Where a picture shows up in the listing below, omit it and output the rest exactly.

Start of Block

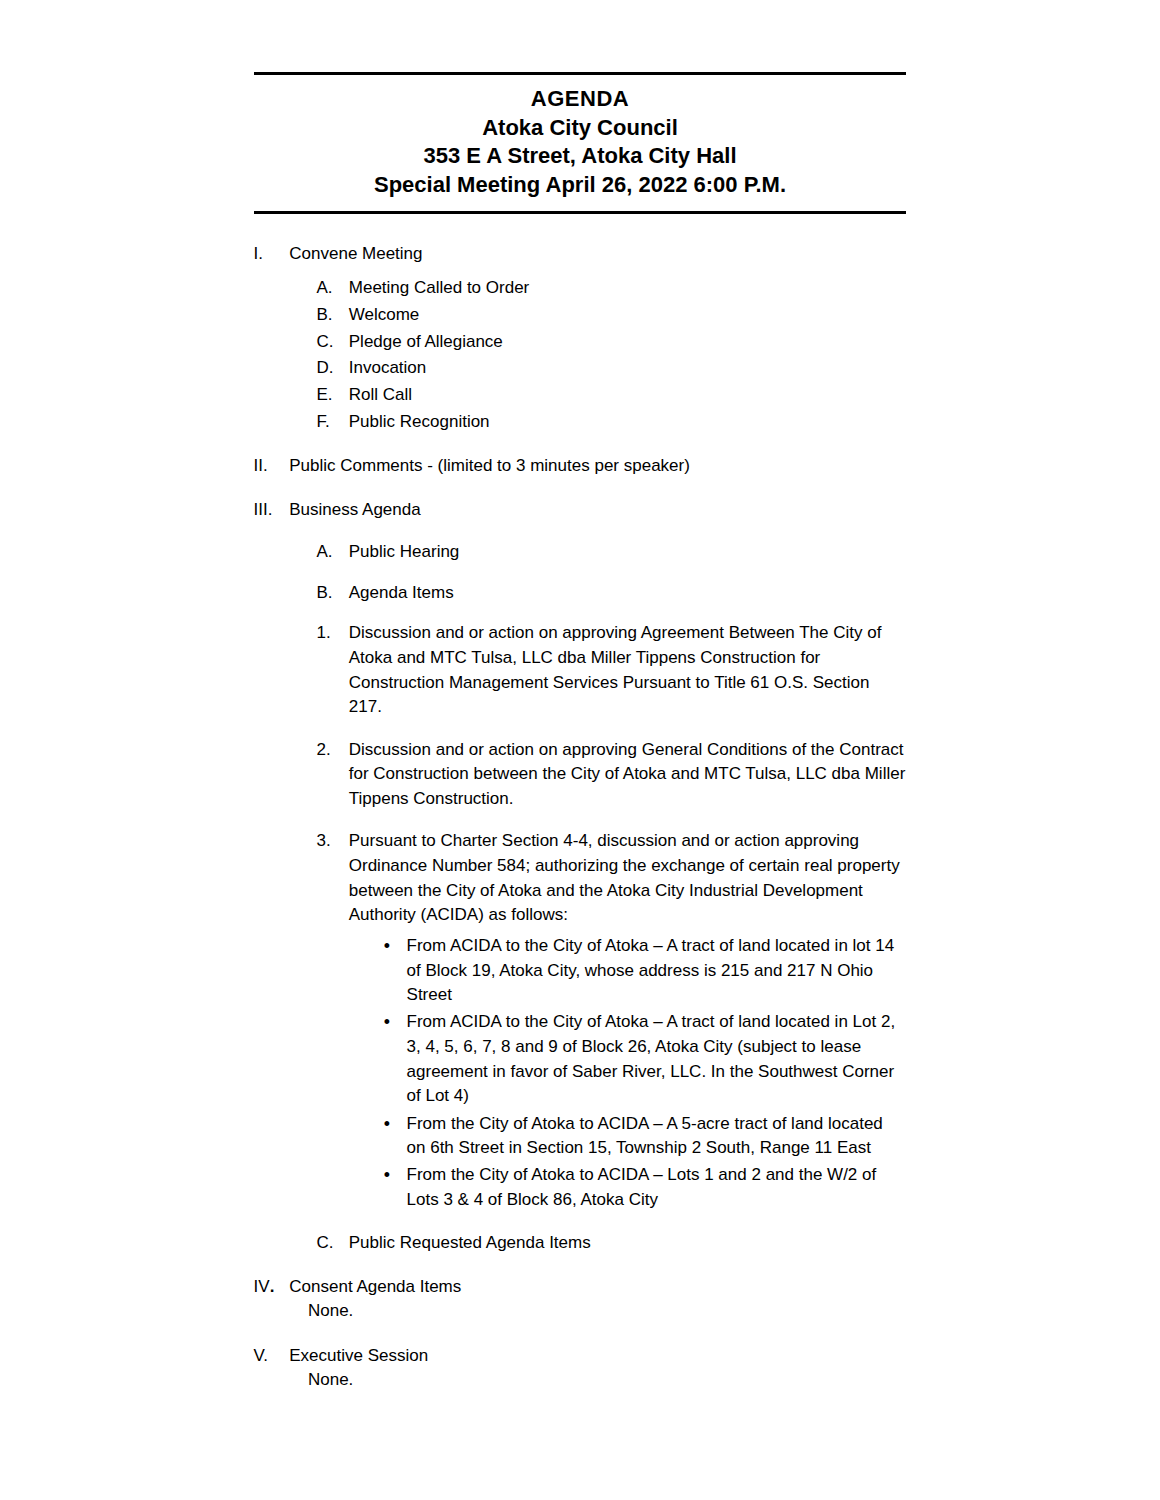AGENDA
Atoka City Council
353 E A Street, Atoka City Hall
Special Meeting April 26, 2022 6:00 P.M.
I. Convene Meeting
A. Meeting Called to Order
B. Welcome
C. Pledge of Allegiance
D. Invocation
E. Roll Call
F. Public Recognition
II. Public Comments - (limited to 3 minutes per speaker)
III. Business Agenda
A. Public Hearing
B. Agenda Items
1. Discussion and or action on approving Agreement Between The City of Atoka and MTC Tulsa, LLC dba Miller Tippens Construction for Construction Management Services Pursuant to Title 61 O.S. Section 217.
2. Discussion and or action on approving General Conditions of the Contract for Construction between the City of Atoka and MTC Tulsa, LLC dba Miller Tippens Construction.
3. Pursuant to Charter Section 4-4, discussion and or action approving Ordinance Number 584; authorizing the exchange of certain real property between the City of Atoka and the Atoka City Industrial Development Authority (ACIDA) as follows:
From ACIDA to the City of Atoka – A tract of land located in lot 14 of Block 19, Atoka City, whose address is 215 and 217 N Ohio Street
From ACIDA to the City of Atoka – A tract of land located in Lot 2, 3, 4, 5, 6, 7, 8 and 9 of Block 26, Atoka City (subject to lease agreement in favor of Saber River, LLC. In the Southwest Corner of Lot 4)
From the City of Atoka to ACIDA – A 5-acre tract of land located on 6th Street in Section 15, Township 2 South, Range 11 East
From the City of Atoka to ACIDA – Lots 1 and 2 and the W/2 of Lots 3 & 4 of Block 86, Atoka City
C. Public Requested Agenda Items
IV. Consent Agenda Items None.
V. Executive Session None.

End of Block

● **EXERCISE RESULT**:
AGENDA
Atoka City Council
353 E A Street, Atoka City Hall
Special Meeting April 26, 2022 6:00 P.M.
I. Convene Meeting
A. Meeting Called to Order
B. Welcome
C. Pledge of Allegiance
D. Invocation
E. Roll Call
F. Public Recognition
II. Public Comments - (limited to 3 minutes per speaker)
III. Business Agenda
A. Public Hearing
B. Agenda Items
1. Discussion and or action on approving Agreement Between The City of Atoka and MTC Tulsa, LLC dba Miller Tippens Construction for Construction Management Services Pursuant to Title 61 O.S. Section 217.
2. Discussion and or action on approving General Conditions of the Contract for Construction between the City of Atoka and MTC Tulsa, LLC dba Miller Tippens Construction.
3. Pursuant to Charter Section 4-4, discussion and or action approving Ordinance Number 584; authorizing the exchange of certain real property between the City of Atoka and the Atoka City Industrial Development Authority (ACIDA) as follows:
From ACIDA to the City of Atoka – A tract of land located in lot 14 of Block 19, Atoka City, whose address is 215 and 217 N Ohio Street
From ACIDA to the City of Atoka – A tract of land located in Lot 2, 3, 4, 5, 6, 7, 8 and 9 of Block 26, Atoka City (subject to lease agreement in favor of Saber River, LLC. In the Southwest Corner of Lot 4)
From the City of Atoka to ACIDA – A 5-acre tract of land located on 6th Street in Section 15, Township 2 South, Range 11 East
From the City of Atoka to ACIDA – Lots 1 and 2 and the W/2 of Lots 3 & 4 of Block 86, Atoka City
C. Public Requested Agenda Items
IV. Consent Agenda Items None.
V. Executive Session None.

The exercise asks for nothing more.